In my job, I manage teams of developers attempting to deliver products our customers have paid for. The sales team needs two numbers in order to make a sale. The price that the customer is willing to pay. And the cost that the development team requires to produce the product. To the sales team, this cost represents how much the company has to pay in order to deliver what was paid for.
What does this have to do with salvation? Sunday School has taught us that the price Jesus paid means salvation is given freely. This is the greatest example of false advertisement. Jesus paid the immense price of salvation, but we are responsible for the immense cost. Literally, the cost is our soul. In an ironic twist, we have to sell our souls to God.
This sounds trivial. Of course, we would give our souls to God. In a heartbeat, we would do it for free. This is easy!
However, despite what the movies say, we have already sold our souls to the devil. From the day we were born, our soul has been his. This is why we are all born sinners. All our lives we have a desire and a tendency to sin.

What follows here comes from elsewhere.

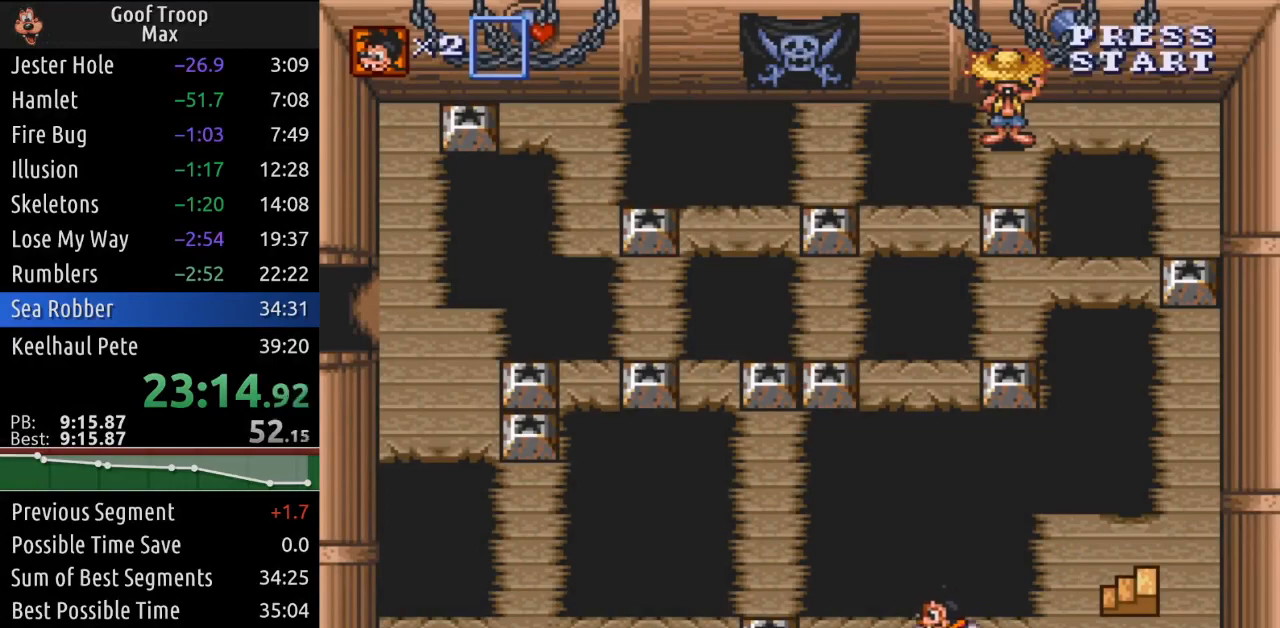
{"buttons": ["A", "DPAD_LEFT"], "left_stick": "center", "right_stick": "center", "events": [[400, "A", "down"]]}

Samuel told the Israelites to love God with all their heart and not love vain and worthless things. Our entire lives are spent loving and seeking these vain and worthless things, our idols, our Baals. Our soul was freely given to them from birth, and the cost to reclaim it and give it to God is more than many can bear.
Today in Church, the sermon spoke of the difference between the wealthy who would give up his spare change (a lot of it), and the poor who gave up everything she had. The cost is not a transaction in your bank account. It’s all the blood, sweat and tears you put into that bank account. And usually that’s more than we are willing to give.
The more I study, the more I realize that the false promise made in Sunday Schools (and big people’s Sunday Schools) puts people in a very unfortunate situation. They are on the right track to understanding what it takes. In their heart, they can feel they know what needs to be done. But they are told that there is a shortcut. When the cost gets too high, they choose to believe the shortcut.
In Sunday School, I memorized:
“For the wages of sin is death, but the gift of God is eternal life in Christ Jesus our Lord” – Romans 6:23
Too bad they failed to mention:
“But thanks be to God that though you were slaves of sin, you became obedient from the heart to that form of teaching to which you were committed, and having been freed from sin, you became slaves of righteousness.” – Romans 6:17-18
“But now having been freed from sin and enslaved to God, you derive your benefit, resulting in sanctification, and the outcome, eternal life.” – Romans 6:22
No one told me I had to be a slave to anything (or anyone). Is it possible to be somewhere in between being freed from sin and enslaved to God? I think God answered that with the “no man can serve two masters” verse. And I definitely know I have not yet chosen to be God’s slave. So where does that leave me?
If in everything else in life there are no shortcuts, why is this any different? Jesus might have paid the price. And it was a huge price to bear. We have to bear the cost. Only then can we deliver a product to God that is worthy of salvation.